[PROBLEM] In the data below, which lines hold "down"? Copy every one.

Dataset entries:
•••••

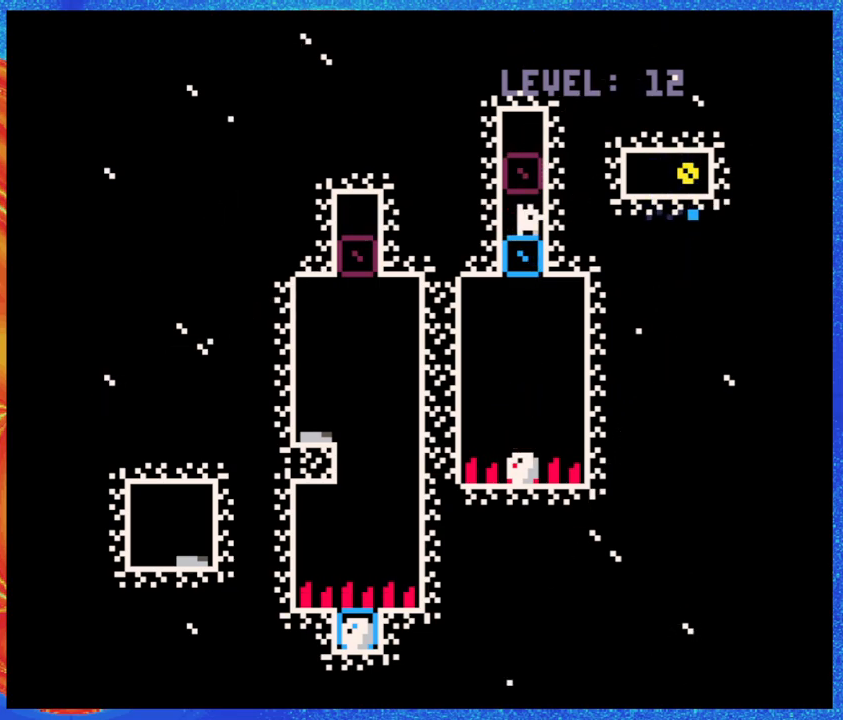
{"buttons": ["Y"], "events": [[267, "B", "down"], [400, "B", "up"], [433, "Y", "down"]]}
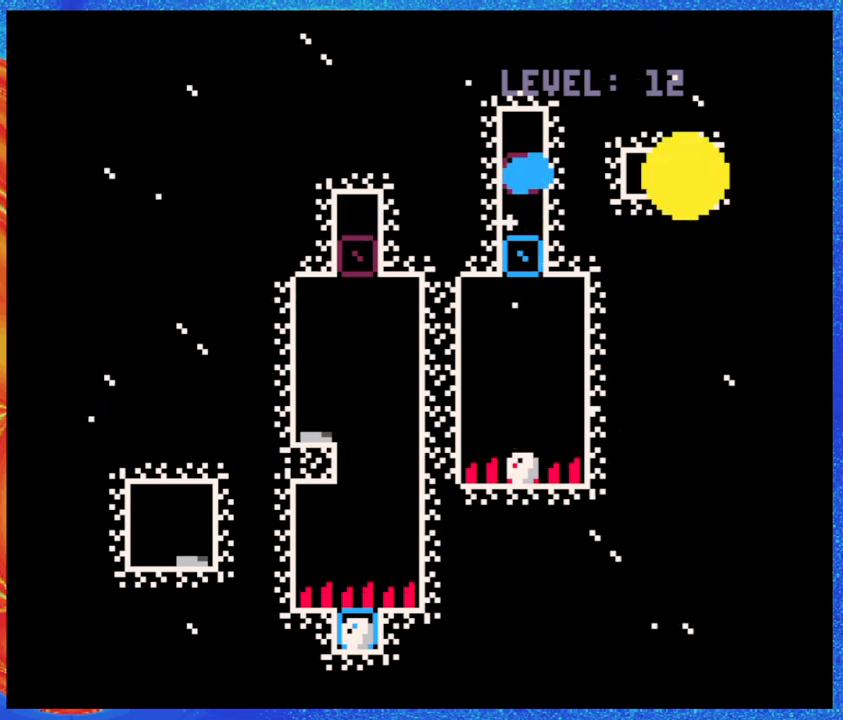
{"buttons": [], "events": [[17, "Y", "up"]]}
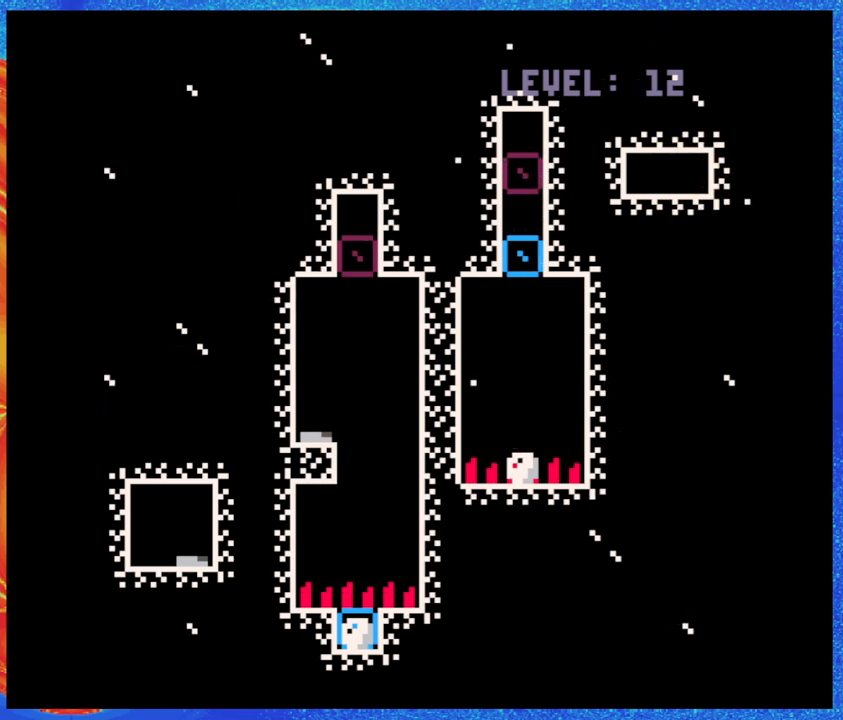
{"buttons": [], "events": []}
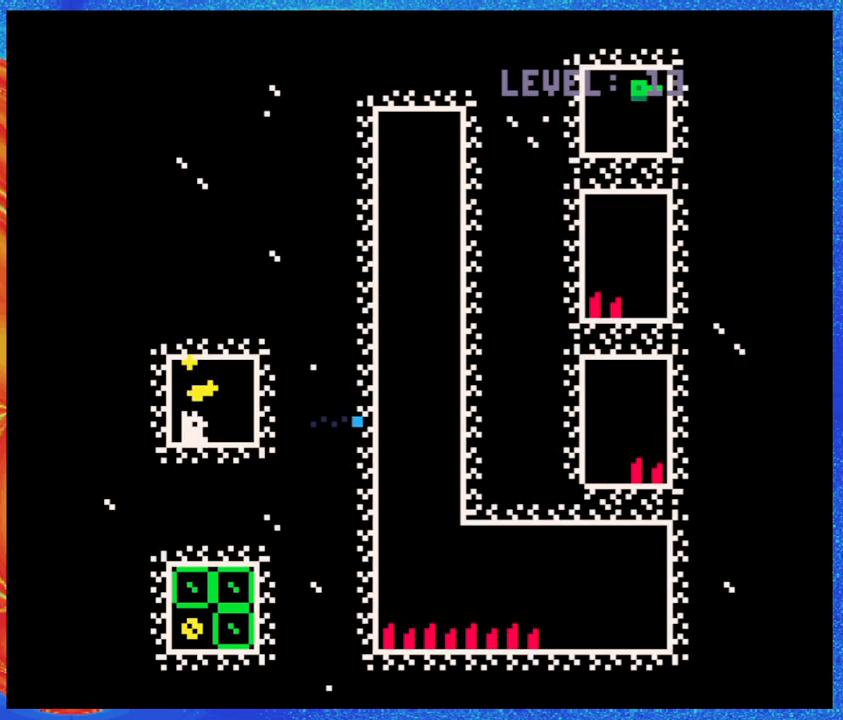
{"buttons": [], "events": []}
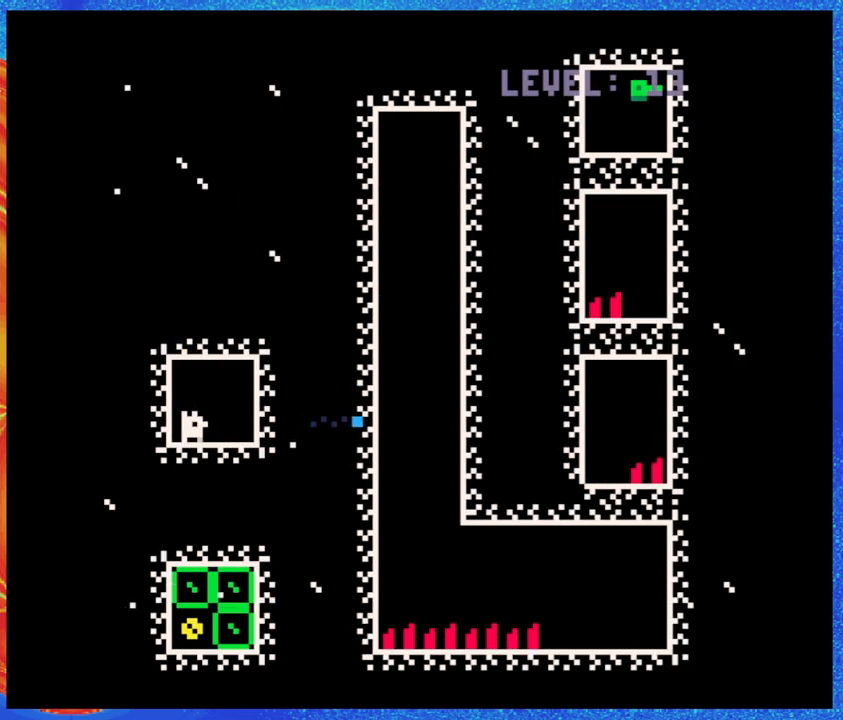
{"buttons": [], "events": []}
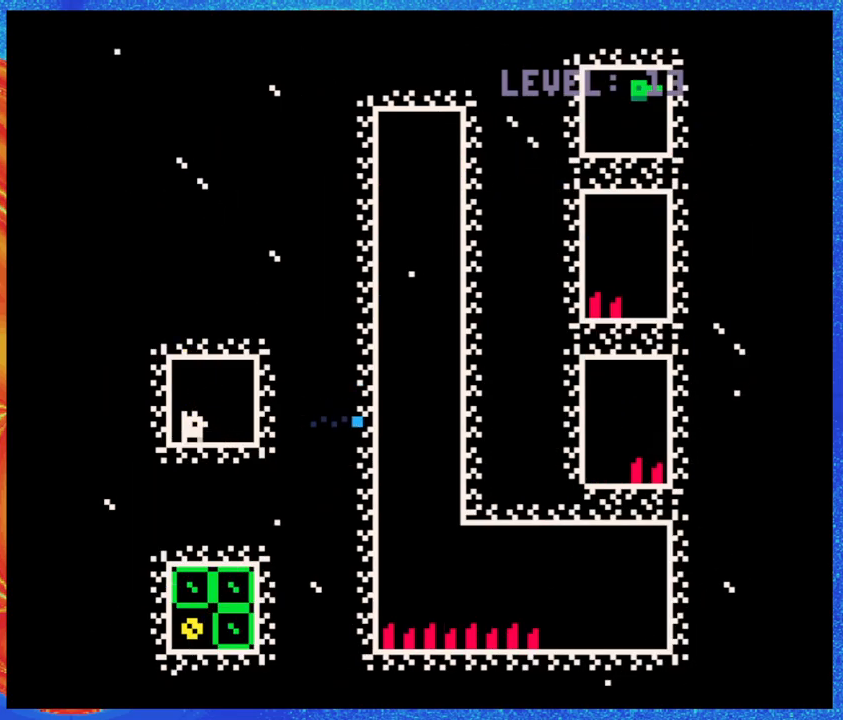
{"buttons": ["DPAD_DOWN"], "events": [[417, "DPAD_DOWN", "down"]]}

•••••

[WRITTEN REPLY]
{"buttons": ["Y"], "events": [[267, "B", "down"], [400, "B", "up"], [433, "Y", "down"]]}
{"buttons": ["DPAD_DOWN"], "events": [[417, "DPAD_DOWN", "down"]]}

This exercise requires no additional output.